Start an exercise program. Instead of reaching for food, get moving. Physical activity helps you burn calories and control your weight. It also can increase the production of brain chemicals that elevate your mood and relieve stress. If you weren't exercising before, start slowly to avoid injuries and burnout. Begin by walking during your work breaks or after dinner. If working out at a gym isn't for you, take a class that gets you moving, such as yoga or dance.
Get involved and keep busy. Smokers often reach for cigarettes when they're bored or filling time. When ex-smokers get bored, they often turn to food in place of cigarettes. Avoid the temptation to eat by doing activities that keep you busy and distract you from food cravings. Some ex-smokers find it helpful to keep their hands busy.

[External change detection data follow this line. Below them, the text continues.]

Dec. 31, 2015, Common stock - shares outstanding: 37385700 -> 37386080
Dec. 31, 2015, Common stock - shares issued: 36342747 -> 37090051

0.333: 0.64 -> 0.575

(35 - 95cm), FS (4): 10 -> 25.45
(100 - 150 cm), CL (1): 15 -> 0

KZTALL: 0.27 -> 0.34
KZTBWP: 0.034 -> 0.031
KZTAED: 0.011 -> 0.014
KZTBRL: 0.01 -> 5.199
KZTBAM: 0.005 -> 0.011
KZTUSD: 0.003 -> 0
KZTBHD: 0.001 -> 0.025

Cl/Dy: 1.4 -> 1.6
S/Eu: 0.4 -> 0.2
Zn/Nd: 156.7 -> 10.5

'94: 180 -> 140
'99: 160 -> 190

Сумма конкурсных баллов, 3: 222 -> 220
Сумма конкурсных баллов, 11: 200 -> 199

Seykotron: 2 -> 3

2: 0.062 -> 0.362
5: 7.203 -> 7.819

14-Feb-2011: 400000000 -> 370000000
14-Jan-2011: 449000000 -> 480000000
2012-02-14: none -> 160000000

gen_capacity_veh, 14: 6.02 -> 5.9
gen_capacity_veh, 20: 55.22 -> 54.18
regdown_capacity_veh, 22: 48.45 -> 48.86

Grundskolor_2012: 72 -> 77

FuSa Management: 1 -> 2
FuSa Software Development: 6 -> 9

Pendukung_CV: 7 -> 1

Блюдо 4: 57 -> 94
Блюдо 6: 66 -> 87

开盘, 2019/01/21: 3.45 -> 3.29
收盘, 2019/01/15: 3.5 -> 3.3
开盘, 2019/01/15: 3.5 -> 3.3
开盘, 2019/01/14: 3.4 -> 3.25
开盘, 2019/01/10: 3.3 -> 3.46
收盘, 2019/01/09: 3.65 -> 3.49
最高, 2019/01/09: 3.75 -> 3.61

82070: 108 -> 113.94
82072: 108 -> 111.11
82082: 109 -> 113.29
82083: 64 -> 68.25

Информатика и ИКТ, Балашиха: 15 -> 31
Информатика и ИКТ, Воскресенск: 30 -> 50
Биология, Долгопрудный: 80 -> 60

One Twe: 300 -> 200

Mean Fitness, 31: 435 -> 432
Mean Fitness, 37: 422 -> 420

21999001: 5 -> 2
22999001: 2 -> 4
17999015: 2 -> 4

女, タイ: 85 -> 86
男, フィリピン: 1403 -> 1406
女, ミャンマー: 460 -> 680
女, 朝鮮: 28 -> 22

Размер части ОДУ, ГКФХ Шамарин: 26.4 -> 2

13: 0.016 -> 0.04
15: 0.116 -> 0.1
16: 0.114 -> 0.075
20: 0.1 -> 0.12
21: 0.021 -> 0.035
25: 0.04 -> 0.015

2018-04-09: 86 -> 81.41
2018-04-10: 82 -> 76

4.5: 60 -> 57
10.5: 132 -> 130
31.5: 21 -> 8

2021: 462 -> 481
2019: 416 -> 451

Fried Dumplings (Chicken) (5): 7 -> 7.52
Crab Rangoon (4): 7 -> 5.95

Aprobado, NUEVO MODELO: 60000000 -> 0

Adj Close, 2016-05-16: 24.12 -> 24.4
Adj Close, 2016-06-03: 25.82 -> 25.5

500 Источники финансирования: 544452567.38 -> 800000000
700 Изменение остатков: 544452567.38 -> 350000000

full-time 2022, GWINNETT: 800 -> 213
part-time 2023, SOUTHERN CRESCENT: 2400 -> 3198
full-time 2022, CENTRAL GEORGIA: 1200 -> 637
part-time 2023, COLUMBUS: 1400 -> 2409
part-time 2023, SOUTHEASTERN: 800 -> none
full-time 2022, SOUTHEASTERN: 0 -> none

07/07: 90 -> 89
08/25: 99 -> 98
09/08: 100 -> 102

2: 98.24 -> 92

Consider seeking professional advice about weight control. If you're unable to control your eating, you might need extra help. Talk to your health-care provider about healthy weight-management programs. You also can consult a registered dietitian or nutritionist for assistance in planning satisfying meals and snacks. An exercise professional, such as a personal trainer or exercise physiologist, can guide you in developing an exercise program. Check with your insurance company to see if any of these services is covered by your plan.